▶ [Problems and tasks]:
**A)** Answer these from the forum thread:
(i) How long did the QR code demo reportedly take on the demo machine?
(ii) What program runs on the Pi to send GCode to the Shapeoko?
(iii) According to the reply, what is "Fill"?
**B)** Modify the forum thread's passage between "(Also a side" and "the selected vectors.", inclusive, putting "unit settings" in place of "default units".

▶ [Text provided]:
J-Tech Laser and LightBurn

A previous thread of mine is related to this, for reference.

I’m still getting used to dealing with LightBurn and the J-Tech laser. I’m trying to give myself time, but we have something coming up where it’d be great if I can get one thing etched for the weekend. I’m having two issues:

  1. The Shapeoko is moving slowly. It looks like it’s moving quickly, but one Lightburn Demo (to make a QR code plaque for visiting friends to use to get wifi) took, apparently, 5-6 minutes on the demo machine, but took over 45 minutes and still had a lot left to do on my system.

  2. Only the outlines of the boxes within the QR code were etched by the laser, not the actual boxes. In the preview in LightBurn, it looked like everything would be done properly.

I know I can change some parameters in GCode directly, but if I put the right settings into LightBurn, shouldn’t that handle everything automatically?

Also, can anyone who is successfully using this combination (Shapeoko, J-Tech Laser, and LightBurn) post screenshots of their settings or any other information that would help me be sure I have things set up properly? (Including any startup or shutdown GCode commands and sequences?)

(Also a side note, if it matters: I can’t control the Shapeoko directly from my workstation with LightBurn on it. I’m using UGS on a Pi touchscreen system to send GCode to the Shapeoko. I save the GCode file to a network share from my Mac, then, on the Pi, load that file from the share and run it.)

Was the demo on a CNC router with a laser diode or was it a CO2 laser? If CO2, that would explain the difference.

The first item I would check is the default units in LightBurn. Being generic software you may find it defaults to much different units than you expect, making the system crawl or run into the speed limits of your machine.
image
For the outline vs fill can you post a file? this is typically how you define the selected vectors.

  • Line is an outline
  • Fill is a raster fill
  • Offset fill is like milling a pocket a spiral fill - geometry permitting.
    image
    Each of the strategies have their own power and speed definitions that you’ll need to set.

▶ [Recorded data]:
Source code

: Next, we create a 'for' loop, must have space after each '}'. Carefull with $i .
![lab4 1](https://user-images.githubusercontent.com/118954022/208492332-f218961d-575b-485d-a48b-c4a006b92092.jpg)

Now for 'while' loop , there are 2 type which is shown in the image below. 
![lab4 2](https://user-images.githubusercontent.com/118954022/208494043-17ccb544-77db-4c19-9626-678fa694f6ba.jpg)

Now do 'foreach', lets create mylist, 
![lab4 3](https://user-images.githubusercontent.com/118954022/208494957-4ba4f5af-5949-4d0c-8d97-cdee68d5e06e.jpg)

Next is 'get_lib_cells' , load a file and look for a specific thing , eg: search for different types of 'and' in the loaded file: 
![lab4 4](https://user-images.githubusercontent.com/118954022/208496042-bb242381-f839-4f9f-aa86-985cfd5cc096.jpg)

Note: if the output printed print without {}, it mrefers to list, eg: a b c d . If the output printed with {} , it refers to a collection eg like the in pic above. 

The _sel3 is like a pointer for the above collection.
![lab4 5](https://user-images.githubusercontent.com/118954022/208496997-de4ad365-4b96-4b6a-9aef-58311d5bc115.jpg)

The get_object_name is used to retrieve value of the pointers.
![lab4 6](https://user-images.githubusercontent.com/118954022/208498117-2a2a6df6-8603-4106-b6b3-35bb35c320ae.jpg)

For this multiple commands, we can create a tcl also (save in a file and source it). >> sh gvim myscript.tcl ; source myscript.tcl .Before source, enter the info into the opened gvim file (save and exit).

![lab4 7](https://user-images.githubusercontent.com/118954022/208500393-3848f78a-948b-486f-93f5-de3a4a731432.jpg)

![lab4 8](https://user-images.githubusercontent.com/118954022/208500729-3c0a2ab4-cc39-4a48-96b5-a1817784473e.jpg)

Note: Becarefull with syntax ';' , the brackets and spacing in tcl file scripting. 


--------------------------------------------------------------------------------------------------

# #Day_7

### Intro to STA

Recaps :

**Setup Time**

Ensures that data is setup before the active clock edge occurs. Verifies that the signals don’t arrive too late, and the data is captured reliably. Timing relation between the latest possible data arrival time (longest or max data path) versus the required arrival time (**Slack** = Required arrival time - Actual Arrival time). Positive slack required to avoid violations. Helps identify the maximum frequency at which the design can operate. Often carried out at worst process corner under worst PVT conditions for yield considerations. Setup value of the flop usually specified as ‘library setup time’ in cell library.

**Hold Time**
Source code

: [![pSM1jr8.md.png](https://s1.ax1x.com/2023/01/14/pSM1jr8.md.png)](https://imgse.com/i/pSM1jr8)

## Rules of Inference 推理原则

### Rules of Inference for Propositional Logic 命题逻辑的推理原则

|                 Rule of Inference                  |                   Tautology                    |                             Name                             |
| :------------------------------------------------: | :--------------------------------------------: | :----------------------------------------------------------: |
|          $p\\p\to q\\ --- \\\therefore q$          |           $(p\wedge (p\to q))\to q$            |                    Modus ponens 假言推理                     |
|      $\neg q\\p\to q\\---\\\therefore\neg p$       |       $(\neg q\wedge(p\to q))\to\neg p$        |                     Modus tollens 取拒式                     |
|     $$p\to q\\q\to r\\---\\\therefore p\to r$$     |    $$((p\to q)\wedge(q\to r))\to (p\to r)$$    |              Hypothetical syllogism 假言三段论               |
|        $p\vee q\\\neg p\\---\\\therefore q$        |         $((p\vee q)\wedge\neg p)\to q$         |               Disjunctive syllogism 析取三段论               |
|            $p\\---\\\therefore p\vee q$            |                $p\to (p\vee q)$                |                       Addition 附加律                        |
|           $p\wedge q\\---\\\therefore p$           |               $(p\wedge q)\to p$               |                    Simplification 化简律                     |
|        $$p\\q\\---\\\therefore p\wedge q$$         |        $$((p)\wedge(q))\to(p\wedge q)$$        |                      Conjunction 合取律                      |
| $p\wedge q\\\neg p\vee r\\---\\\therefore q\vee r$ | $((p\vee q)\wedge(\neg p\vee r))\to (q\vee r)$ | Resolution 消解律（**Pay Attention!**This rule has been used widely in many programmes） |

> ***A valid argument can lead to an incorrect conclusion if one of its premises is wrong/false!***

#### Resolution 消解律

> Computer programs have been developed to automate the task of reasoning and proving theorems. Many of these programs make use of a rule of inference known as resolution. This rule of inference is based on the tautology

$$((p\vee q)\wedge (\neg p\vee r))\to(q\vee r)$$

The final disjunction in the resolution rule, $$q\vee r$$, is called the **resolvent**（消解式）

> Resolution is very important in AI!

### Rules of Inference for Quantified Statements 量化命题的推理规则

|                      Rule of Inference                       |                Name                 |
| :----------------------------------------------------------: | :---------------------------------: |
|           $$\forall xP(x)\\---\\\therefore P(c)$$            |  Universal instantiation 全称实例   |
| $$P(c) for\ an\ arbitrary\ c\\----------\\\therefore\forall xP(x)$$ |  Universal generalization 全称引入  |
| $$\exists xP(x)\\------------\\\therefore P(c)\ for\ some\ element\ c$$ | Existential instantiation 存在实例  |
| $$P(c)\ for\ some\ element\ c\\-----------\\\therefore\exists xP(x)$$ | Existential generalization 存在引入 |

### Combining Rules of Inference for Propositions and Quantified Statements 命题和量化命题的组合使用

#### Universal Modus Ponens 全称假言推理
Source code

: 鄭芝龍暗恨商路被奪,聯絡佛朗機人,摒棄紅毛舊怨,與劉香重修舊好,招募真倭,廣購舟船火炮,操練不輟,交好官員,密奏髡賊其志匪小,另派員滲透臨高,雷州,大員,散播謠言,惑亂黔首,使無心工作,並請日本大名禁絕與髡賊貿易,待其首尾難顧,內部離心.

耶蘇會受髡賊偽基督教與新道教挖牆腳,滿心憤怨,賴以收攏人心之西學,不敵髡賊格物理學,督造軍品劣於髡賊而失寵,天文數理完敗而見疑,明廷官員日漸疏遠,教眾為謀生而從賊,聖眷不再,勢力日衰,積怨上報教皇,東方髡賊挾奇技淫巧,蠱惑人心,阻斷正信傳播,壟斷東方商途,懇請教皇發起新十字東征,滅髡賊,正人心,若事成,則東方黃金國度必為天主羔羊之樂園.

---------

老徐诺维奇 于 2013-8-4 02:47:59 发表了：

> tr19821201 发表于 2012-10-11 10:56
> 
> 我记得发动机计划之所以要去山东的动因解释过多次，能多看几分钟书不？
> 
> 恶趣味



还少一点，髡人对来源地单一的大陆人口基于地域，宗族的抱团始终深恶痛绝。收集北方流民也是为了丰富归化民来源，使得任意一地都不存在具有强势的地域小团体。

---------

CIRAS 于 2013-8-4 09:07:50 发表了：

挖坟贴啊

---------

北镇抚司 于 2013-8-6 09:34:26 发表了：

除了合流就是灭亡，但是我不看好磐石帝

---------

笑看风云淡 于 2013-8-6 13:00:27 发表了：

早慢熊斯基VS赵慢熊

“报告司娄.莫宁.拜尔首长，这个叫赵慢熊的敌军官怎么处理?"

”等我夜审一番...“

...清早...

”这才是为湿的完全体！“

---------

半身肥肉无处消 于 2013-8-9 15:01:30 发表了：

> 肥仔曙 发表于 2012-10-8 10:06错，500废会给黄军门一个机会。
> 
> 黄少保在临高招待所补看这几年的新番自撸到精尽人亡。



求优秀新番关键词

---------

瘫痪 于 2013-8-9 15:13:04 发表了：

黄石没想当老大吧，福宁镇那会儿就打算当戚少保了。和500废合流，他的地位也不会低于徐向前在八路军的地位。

▶ [Solutions for each task]:
**A)**
(i) 5-6 minutes.
(ii) UGS.
(iii) A raster fill.

**B)**
(Also a side note, if it matters: I can’t control the Shapeoko directly from my workstation with LightBurn on it. I’m using UGS on a Pi touchscreen system to send GCode to the Shapeoko. I save the GCode file to a network share from my Mac, then, on the Pi, load that file from the share and run it.)

Was the demo on a CNC router with a laser diode or was it a CO2 laser? If CO2, that would explain the difference.

The first item I would check is the unit settings in LightBurn. Being generic software you may find it defaults to much different units than you expect, making the system crawl or run into the speed limits of your machine.
image
For the outline vs fill can you post a file? this is typically how you define the selected vectors.